= Aalto Works =

World Heritage Sites in Finland

Aalto Works is a series of 13 architectural sites across Finland designed by Alvar Aalto, Aino Aalto, and Elissa Aalto. Representing humanistic modernism, an approach focused on achieving harmony between buildings and the surrounding nature, the series was recognised as UNESCO World Heritage Site in July 2026 under criterion ii. According to UNESCO, "the works express a human‑centred, site‑specific, and empathetic vision that distinguishes Finland’s contribution to modern architecture." Prior to this, only two series of buildings designed by individual architects had achieved World Heritage status.

== Sites ==
The following sites are part of Aalto Works World Heritage Site.

Problem set:
1. Which architects does the Aalto Works text name as designers of the series?
2. Retype the passage of the Aalto Works text from "Aalto Works is" to "World Heritage Site." word for word.

Exercise data:
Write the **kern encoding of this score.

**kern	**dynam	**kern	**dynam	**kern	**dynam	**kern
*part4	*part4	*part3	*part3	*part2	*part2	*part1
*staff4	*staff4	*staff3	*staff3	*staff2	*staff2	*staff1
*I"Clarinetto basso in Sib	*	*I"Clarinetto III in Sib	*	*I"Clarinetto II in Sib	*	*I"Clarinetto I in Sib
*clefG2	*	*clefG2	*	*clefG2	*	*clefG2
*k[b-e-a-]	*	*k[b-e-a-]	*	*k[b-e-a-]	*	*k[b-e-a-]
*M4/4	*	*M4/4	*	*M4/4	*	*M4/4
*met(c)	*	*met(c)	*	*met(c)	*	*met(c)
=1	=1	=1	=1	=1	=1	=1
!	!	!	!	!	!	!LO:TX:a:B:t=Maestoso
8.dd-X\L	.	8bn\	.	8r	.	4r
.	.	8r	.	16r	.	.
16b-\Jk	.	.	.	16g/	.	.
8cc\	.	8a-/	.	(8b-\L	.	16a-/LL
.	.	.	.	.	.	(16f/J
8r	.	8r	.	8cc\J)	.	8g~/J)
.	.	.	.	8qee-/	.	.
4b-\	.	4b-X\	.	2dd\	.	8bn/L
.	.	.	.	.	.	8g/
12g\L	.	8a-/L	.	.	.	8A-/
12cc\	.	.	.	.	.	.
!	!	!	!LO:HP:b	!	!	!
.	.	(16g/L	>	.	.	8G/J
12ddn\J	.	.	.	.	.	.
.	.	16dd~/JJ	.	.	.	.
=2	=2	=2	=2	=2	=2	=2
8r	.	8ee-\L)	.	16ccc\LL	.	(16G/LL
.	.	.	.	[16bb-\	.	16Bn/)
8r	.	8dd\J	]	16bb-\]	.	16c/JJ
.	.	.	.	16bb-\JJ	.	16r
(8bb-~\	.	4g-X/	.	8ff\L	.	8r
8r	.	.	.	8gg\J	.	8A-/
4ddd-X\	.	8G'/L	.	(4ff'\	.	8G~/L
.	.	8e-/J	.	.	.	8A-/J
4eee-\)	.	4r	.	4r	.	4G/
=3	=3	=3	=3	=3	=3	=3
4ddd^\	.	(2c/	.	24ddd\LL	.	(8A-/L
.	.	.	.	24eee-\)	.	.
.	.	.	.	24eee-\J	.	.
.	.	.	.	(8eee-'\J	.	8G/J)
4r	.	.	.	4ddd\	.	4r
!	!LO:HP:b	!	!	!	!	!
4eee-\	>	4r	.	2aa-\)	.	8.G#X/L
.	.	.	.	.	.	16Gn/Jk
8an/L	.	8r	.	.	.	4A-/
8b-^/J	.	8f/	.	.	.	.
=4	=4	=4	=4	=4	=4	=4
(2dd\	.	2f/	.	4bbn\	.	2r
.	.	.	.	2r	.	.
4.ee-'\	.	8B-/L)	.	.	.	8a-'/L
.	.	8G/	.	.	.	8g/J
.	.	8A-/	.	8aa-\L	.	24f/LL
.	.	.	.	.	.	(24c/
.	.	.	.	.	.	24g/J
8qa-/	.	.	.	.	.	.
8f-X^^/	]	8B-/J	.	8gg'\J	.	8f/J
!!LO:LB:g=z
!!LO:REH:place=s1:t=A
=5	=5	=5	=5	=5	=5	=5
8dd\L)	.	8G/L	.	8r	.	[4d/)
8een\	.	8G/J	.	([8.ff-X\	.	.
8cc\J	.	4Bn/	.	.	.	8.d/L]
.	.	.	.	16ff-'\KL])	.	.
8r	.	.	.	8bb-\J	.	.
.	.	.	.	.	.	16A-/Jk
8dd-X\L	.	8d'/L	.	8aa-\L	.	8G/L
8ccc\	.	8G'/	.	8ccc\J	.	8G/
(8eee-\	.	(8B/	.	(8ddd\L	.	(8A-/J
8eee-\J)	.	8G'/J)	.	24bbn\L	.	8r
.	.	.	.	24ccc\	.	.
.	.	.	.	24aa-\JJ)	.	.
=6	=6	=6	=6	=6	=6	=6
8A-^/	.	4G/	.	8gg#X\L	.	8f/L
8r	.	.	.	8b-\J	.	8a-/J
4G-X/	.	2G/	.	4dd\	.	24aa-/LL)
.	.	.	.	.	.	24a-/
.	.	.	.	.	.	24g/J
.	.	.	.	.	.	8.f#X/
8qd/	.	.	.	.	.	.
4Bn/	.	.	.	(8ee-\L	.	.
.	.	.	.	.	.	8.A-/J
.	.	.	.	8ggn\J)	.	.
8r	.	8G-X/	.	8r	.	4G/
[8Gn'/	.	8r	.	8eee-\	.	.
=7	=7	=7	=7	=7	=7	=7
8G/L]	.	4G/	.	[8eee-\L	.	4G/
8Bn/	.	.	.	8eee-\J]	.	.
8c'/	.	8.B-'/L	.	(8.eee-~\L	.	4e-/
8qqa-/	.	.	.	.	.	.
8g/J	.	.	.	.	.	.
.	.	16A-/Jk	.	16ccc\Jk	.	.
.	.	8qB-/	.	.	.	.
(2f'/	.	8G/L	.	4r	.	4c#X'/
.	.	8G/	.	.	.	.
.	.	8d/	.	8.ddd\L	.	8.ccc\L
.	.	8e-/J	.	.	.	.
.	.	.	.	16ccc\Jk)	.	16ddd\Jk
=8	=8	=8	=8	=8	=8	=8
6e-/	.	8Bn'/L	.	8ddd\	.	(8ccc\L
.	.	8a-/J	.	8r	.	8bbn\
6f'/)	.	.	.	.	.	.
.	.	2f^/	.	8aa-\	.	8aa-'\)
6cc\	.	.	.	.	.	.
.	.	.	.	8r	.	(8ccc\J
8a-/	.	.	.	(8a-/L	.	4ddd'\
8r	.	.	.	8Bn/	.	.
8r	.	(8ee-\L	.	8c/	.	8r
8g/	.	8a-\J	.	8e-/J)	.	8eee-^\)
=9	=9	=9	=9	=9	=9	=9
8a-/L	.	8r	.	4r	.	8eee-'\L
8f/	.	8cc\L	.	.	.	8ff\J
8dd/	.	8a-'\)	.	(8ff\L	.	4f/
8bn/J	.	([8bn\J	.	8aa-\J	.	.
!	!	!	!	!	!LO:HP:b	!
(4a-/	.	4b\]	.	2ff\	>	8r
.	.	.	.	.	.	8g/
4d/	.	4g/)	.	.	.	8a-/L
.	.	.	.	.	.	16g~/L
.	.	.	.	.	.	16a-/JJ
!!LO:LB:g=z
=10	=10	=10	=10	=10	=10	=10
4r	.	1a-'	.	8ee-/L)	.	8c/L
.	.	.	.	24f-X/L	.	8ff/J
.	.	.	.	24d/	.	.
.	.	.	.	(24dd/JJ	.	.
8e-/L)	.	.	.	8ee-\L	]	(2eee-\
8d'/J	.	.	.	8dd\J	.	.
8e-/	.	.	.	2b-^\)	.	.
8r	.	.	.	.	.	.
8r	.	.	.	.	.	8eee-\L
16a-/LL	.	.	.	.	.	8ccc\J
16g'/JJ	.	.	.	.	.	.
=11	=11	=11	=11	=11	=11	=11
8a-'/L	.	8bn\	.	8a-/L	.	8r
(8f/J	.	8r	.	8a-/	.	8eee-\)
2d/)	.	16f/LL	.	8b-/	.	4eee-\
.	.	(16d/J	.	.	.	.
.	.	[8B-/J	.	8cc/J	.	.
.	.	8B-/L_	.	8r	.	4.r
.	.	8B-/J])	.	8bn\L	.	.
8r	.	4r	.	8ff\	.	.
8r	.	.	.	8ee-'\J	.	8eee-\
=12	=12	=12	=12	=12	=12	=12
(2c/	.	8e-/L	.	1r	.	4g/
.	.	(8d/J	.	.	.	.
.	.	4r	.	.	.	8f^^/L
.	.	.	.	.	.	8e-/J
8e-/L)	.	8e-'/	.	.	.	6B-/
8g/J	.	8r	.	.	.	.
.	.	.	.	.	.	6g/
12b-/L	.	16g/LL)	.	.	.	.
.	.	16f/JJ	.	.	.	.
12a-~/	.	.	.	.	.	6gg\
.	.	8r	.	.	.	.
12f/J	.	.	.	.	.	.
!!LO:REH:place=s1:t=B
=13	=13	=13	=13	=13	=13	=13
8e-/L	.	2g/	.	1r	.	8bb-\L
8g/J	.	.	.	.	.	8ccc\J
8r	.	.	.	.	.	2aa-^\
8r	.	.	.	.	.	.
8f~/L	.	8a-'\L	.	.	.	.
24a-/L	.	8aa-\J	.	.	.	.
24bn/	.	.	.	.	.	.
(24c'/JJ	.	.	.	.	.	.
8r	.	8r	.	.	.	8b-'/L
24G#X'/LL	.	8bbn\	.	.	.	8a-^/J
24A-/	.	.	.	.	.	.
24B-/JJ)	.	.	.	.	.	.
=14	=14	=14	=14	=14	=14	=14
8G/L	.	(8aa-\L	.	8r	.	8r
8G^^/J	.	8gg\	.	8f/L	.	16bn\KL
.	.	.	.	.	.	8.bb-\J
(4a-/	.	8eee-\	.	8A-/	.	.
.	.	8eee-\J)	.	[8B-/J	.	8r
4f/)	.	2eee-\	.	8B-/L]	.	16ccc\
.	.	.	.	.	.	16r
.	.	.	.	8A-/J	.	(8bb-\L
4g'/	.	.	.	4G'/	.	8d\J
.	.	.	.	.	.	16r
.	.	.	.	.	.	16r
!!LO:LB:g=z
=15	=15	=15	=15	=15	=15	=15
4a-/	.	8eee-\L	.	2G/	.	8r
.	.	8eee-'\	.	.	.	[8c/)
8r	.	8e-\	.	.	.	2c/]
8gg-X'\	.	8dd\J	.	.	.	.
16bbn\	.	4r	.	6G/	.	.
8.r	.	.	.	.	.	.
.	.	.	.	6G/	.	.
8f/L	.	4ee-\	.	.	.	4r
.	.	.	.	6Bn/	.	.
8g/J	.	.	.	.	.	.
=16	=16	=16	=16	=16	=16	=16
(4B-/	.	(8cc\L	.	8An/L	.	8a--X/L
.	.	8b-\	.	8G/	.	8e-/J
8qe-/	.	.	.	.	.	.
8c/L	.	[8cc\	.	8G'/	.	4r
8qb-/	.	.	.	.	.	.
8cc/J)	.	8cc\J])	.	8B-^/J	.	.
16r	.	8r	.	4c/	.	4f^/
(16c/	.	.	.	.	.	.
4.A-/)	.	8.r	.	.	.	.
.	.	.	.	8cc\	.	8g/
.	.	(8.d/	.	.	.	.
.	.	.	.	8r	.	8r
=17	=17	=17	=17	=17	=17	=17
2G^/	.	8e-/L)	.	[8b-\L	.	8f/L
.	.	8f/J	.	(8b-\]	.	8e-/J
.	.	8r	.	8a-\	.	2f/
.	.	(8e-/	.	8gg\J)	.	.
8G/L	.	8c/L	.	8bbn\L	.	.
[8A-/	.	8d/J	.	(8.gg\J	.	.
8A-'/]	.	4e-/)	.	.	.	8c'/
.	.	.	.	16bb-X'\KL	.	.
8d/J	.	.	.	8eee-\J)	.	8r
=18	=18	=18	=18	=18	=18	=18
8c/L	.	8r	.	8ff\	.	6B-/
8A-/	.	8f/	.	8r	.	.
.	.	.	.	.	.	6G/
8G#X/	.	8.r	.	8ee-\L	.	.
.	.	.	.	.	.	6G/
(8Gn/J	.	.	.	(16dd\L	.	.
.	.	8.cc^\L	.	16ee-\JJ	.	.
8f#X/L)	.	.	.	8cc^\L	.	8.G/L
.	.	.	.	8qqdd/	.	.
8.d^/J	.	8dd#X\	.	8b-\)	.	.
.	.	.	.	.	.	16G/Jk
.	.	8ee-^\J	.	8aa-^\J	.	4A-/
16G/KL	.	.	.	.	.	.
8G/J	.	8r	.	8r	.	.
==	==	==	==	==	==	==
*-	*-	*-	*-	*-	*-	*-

Answer list:
1. Alvar Aalto, Aino Aalto, and Elissa Aalto

2.
Aalto Works is a series of 13 architectural sites across Finland designed by Alvar Aalto, Aino Aalto, and Elissa Aalto. Representing humanistic modernism, an approach focused on achieving harmony between buildings and the surrounding nature, the series was recognised as UNESCO World Heritage Site in July 2026 under criterion ii. According to UNESCO, "the works express a human‑centred, site‑specific, and empathetic vision that distinguishes Finland’s contribution to modern architecture." Prior to this, only two series of buildings designed by individual architects had achieved World Heritage status.

== Sites ==
The following sites are part of Aalto Works World Heritage Site.